Cerebral blood volume and vasodilation are independently diminished by aging and hypertension: A near infrared spectroscopy study

Authors: SHAUL, MERAV - Jean Mayer Human Nutrition Research Center On Aging At Tufts University; HALLACOGLU, BERTAN - Tufts University; SASSAROLI, ANGELO - Tufts University; Shukitt-Hale, Barbara; FANTINI, SERGIO - Tufts University; ROSENBERG, IRWIN - Jean Mayer Human Nutrition Research Center On Aging At Tufts University; TROEN, ARON - Jean Mayer Human Nutrition Research Center On Aging At Tufts University

Submitted to: Journal of Alzheimer's Disease
Publication Type: Peer Reviewed Journal
Publication Acceptance Date: 5/19/2014
Publication Date: N/A
Citation: N/A

Interpretive Summary: The integrity of brain blood vessels is essential for the proper functioning of brain tissue. Increasingly, the brain vasculature is recognized to be an active player not only in the progression of cognitive decline, but possibly in its initiation as well. Structural changes in brain vasculature causing a decrease in adequate blood supply to the brain have been suggested to be promoted partly by aging, but also by high blood pressure (hypertension), a leading treatable cause of cognitive decline. In this study, we aimed to detect the changes in brain blood circulation associated with age and hypertension, and inquired whether decreased blood flow as a result of the natural processes of aging would be exacerbated by chronic hypertension. To this end, we used Near Infrared Spectroscopy (NIRS) which allows one to record in real time the cerebral blood volume (CBV) and assess the response of brain blood vessels to respiratory challenges. The impact of age and hypertension were evaluated by monitoring Normotensive Wistar-Kyoto (WKY) rats and Spontaneous-Hypertensive (SHR) rats at 4-months of age and repeating these measurements on the same animals at 16-months of age. Results showed that cerebral blood volume decreased markedly with age in both normotensive and hypertensive animals. Chronic hypertension, however, did not significantly aggravate this age-related decrease in CBV. In contrast, constriction of the blood vessels was already apparent in the hypertensive rats from a young age and further worsened by middle-age. The ability of absolute NIRS to distinguish between different properties and changes in brain vascular circulation in life may allow early detection and intervention to preserve cerebrovascular health with age.

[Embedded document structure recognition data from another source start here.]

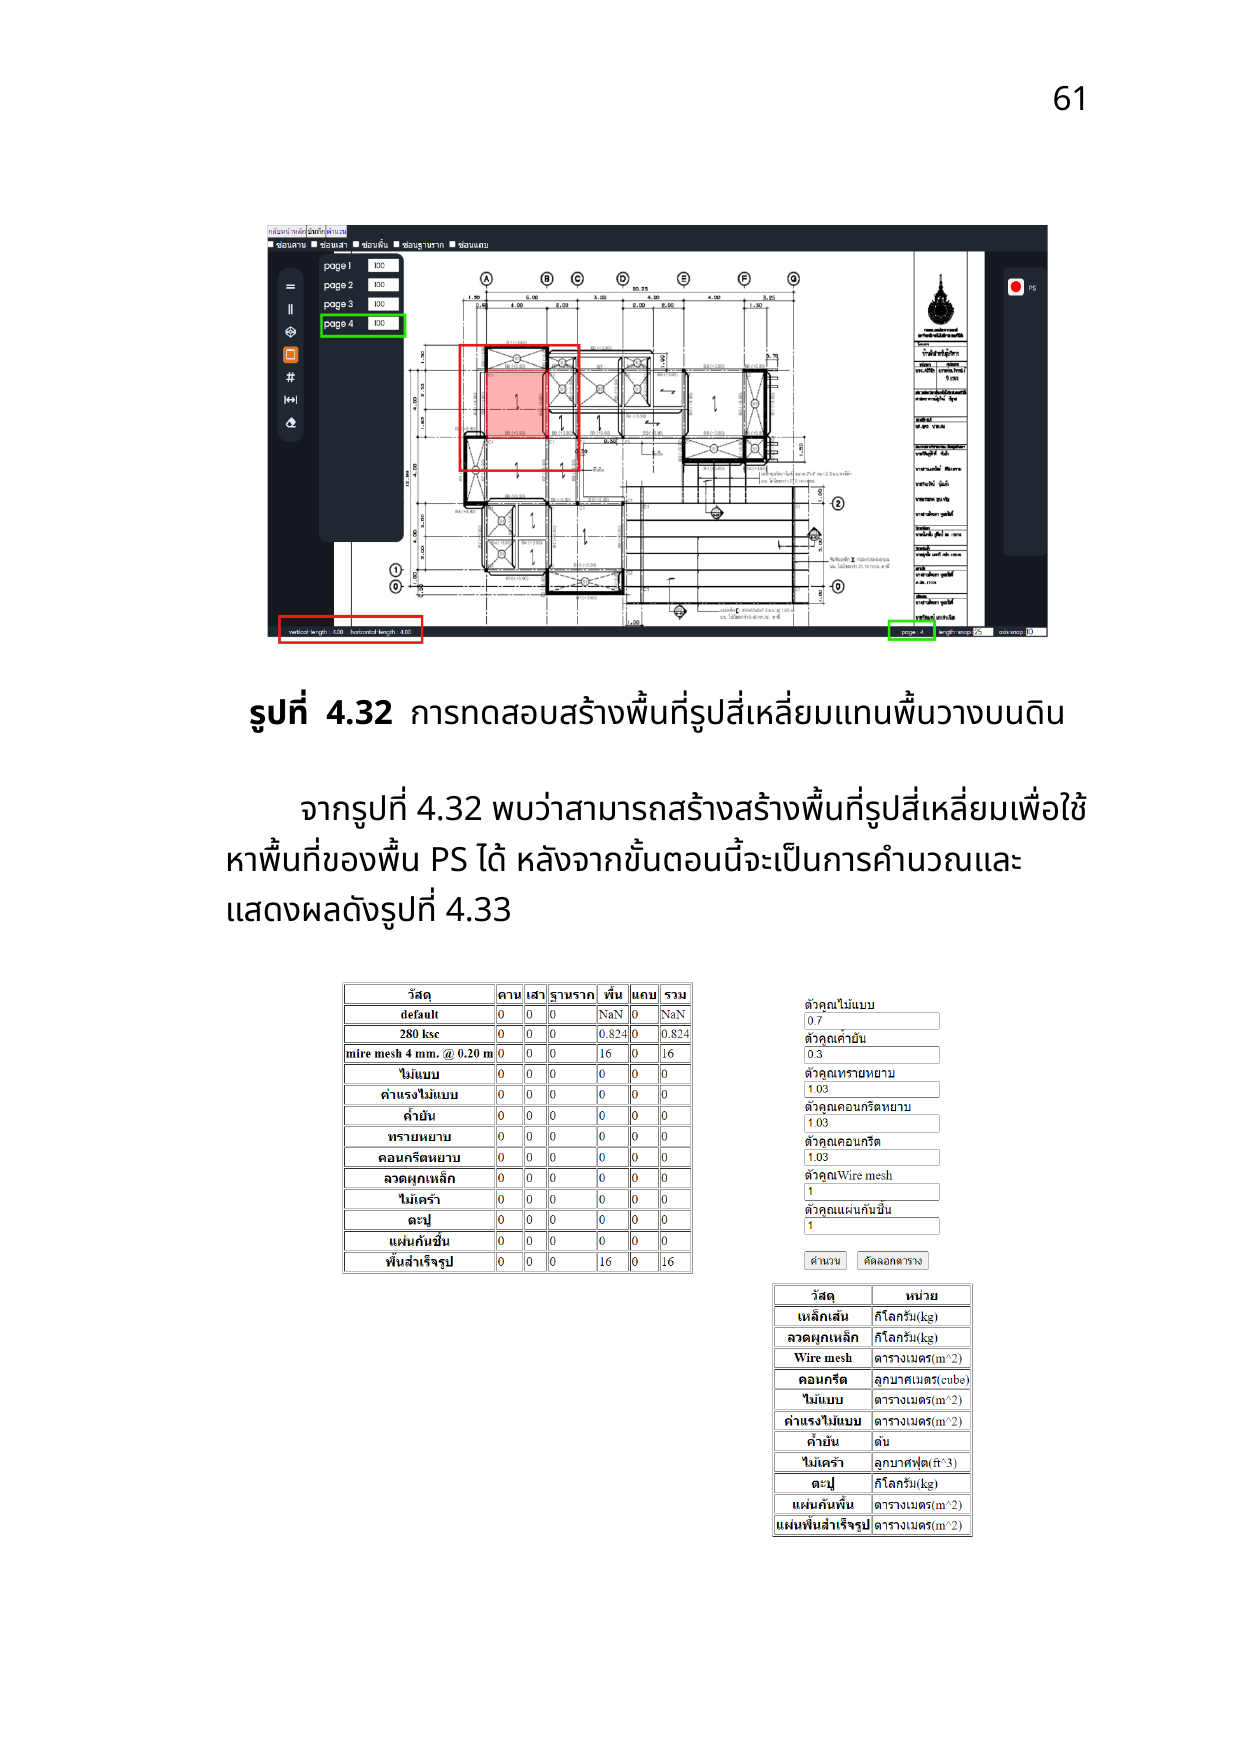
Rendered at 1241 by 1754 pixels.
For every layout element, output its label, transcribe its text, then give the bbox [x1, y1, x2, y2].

picture [267, 225, 1048, 644]
text จากรูปที่ 4.32 พบว่าสามารถสร้างสร้างพื้นที่รูปสี่เหลี่ยมเพื่อใช้หาพื้นที่ของพื้น PS ได้ หลังจากขั้นตอนนี้จะเป็นการคำนวณและแสดงผลดังรูปที่ 4.33 [225, 785, 1090, 937]
picture [332, 982, 983, 1539]
text รูปที่ 4.32 การทดสอบสร้างพื้นที่รูปสี่เหลี่ยมแทนพื้นวางบนดิน [225, 689, 1090, 739]
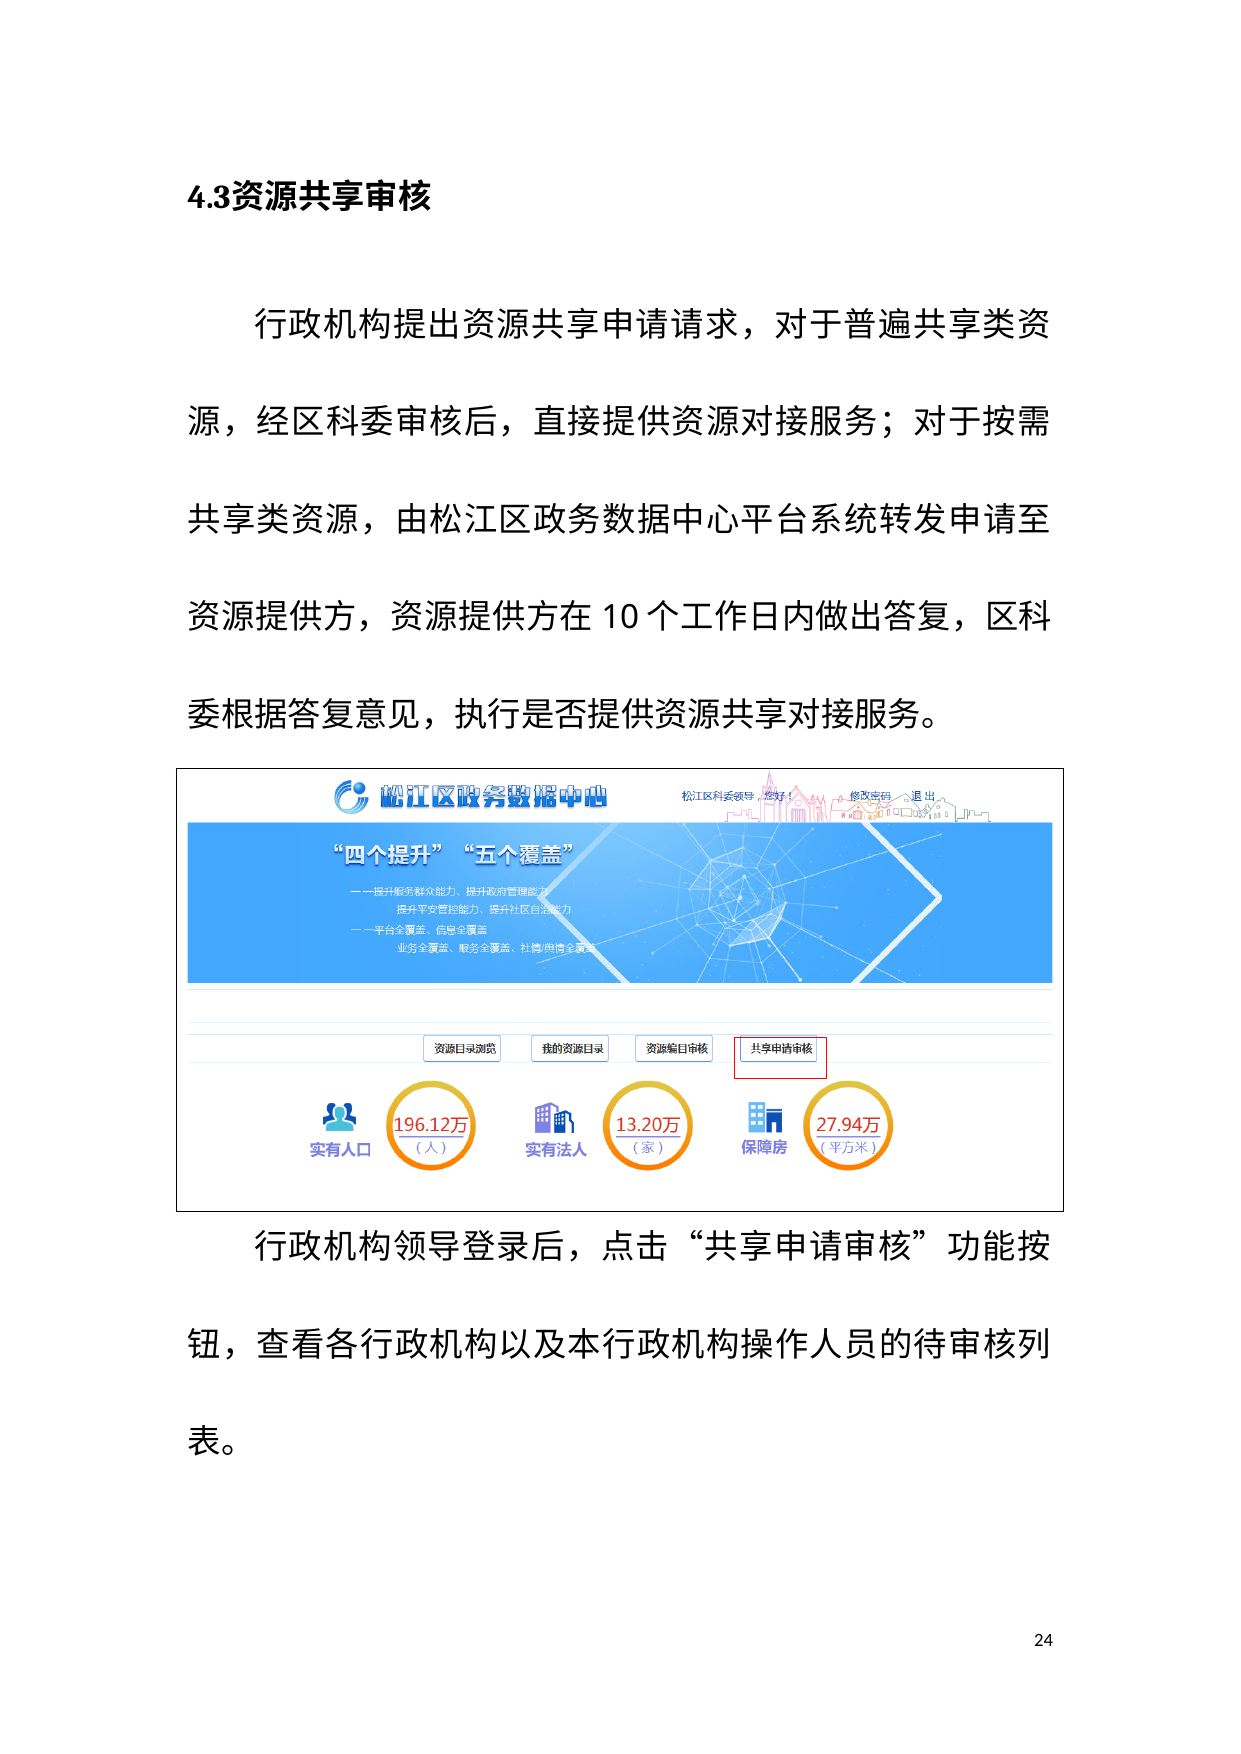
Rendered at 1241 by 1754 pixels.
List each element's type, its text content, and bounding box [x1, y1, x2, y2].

picture [187, 769, 1053, 1175]
subtitle 4.3 资源共享审核 [187, 162, 1053, 227]
text 行政机构提出资源共享申请请求，对于普遍共享类资源，经区科委审核后，直接提供资源对接服务；对于按需共享类资源，由松江区政务数据中心平台系统转发申请至资源提供方，资源提供方在10个工作日内做出答复，区科委根据答复意见，执行是否提供资源共享对接服务。 [187, 289, 1053, 744]
text 行政机构领导登录后，点击“共享申请审核”功能按钮，查看各行政机构以及本行政机构操作人员的待审核列表。 [187, 1212, 1053, 1472]
table_header [177, 769, 1063, 1211]
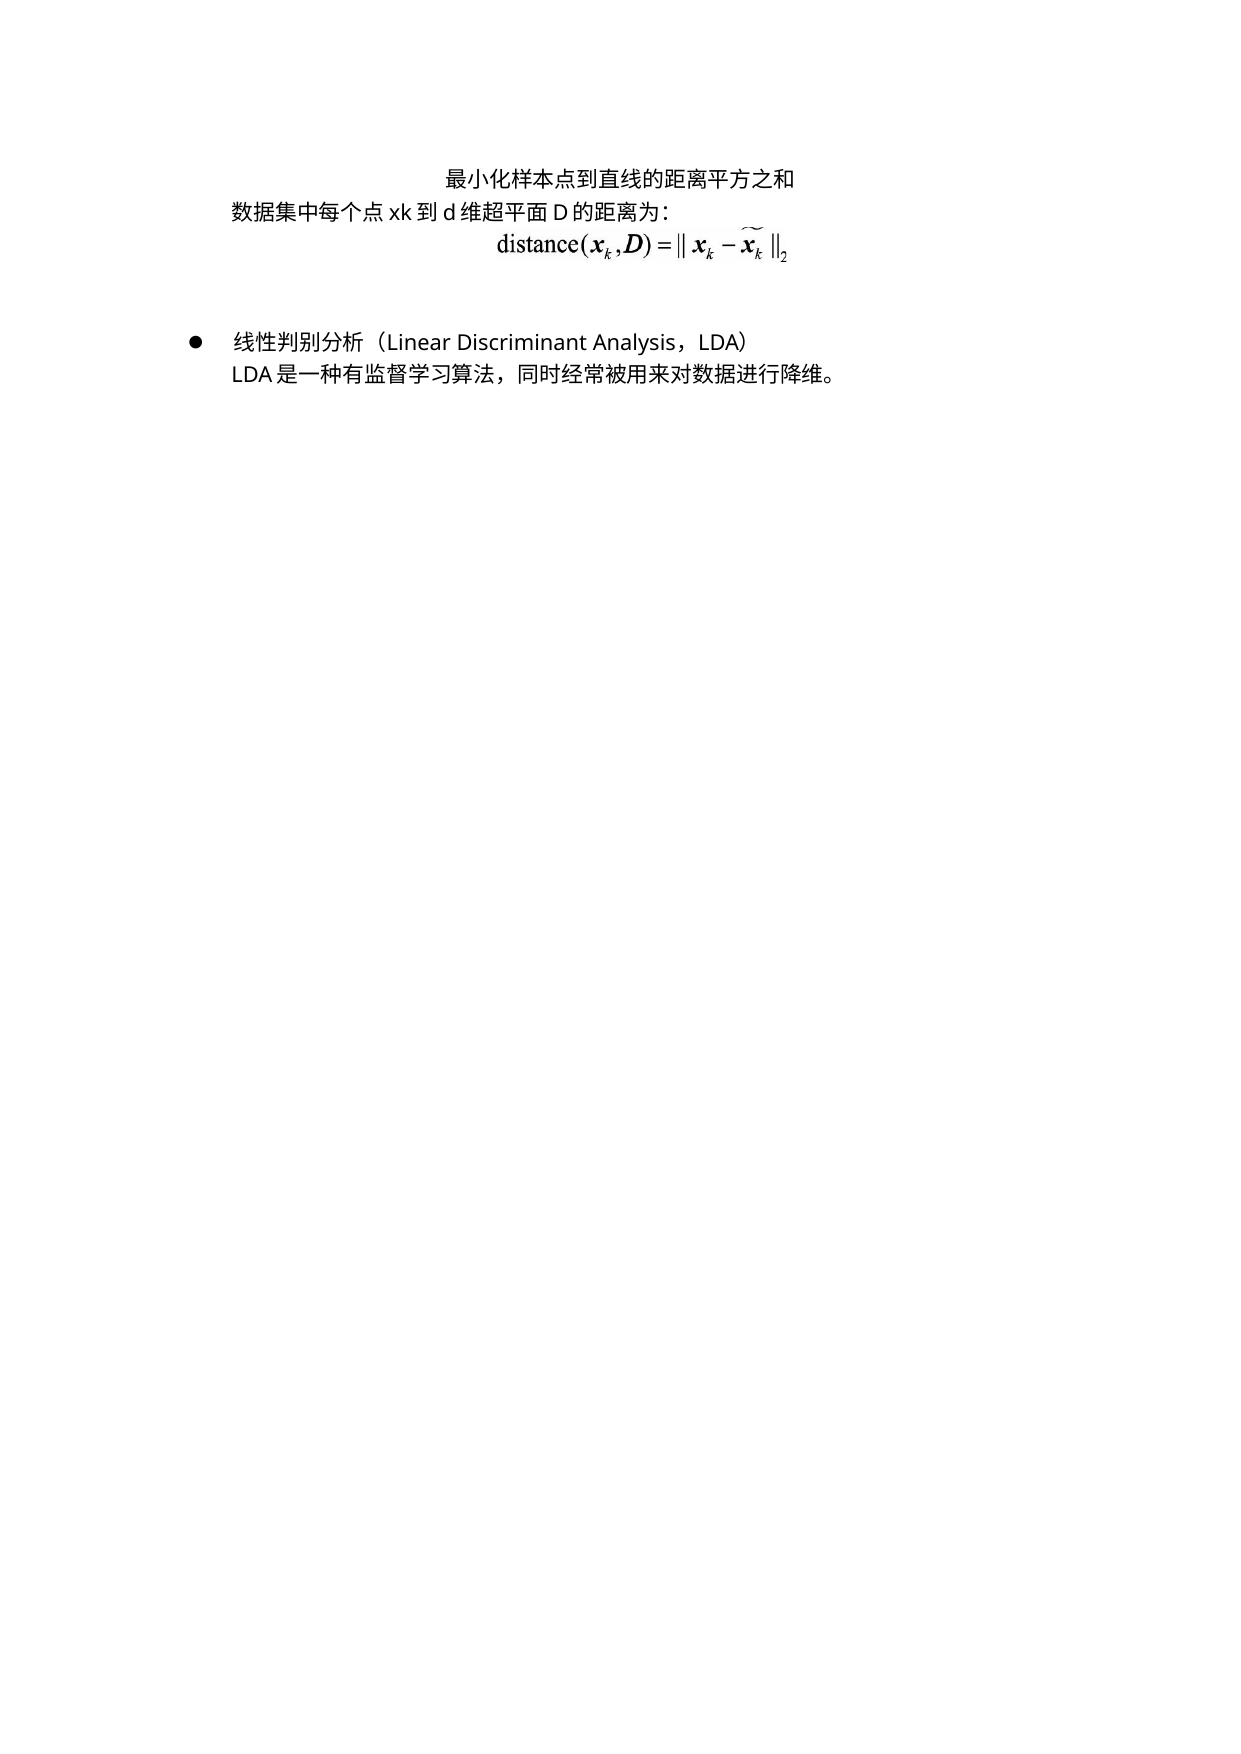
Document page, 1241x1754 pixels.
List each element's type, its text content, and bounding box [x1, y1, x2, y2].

list 线性判别分析（Linear Discriminant Analysis，LDA） [187, 324, 1053, 357]
text LDA是一种有监督学习算法，同时经常被用来对数据进行降维。 [187, 357, 1053, 389]
text 数据集中每个点xk到d维超平面D的距离为： [187, 194, 1053, 227]
picture [497, 227, 787, 262]
text 最小化样本点到直线的距离平方之和 [187, 162, 1053, 194]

Technical Abstract: Senescent changes in brain microvascular circulation may cause or contribute to age-related cognitive decline. Such changes are promoted partly by aging, but also by chronic hypertension, a leading treatable cause of cognitive decline. We aimed to non-invasively detect in vivo the senescent changes in brain microvascular circulation associated with age and hypertension, and inquired whether decrements driven by aging would be exacerbated by chronic hypertension. In this longitudinal study, absolute Near Infrared Spectroscopy (NIRS) was used to quantify in vivo cerebral blood volume (CBV) and assess the hemodynamic response to a hypercapnic respiratory challenge in normotensive Wistar-Kyoto (WKY) and Spontaneous-Hypertensive (SHR) rats. The impact of age and hypertension were evaluated by repeating these measurements on the same animals at 4- and 16-months of age. CBV decreased markedly with age in both strains, from 4.5+/-0.2 to 2.6+/-0.1ml/100gr tissue, on average. Chronic hypertension, however, did not significantly exacerbate this age-related decrease in CBV (-48.1+/-3.7% in WKYs vs. -53.3+/-5.4% in SHRs). In contrast, vasoreactivity was already impaired in the young hypertensive rats (delta VMR 0.017+/-0.014 in young SHRs vs. 0.042+/-0.005 in young WKYs) and further worsened by middle-age (delta VMR 0.011+/-0.017 middle-aged SHRs). Whereas a decrease in brain blood volume correlated with age but not hypertension, vasodilatory capacity was diminished due to hypertension but did not appear affected by age alone. The ability of absolute NIRS to distinguish between such senescent changes in brain (micro)vascular circulation in life may allow early detection and intervention to preserve cerebrovascular health with age.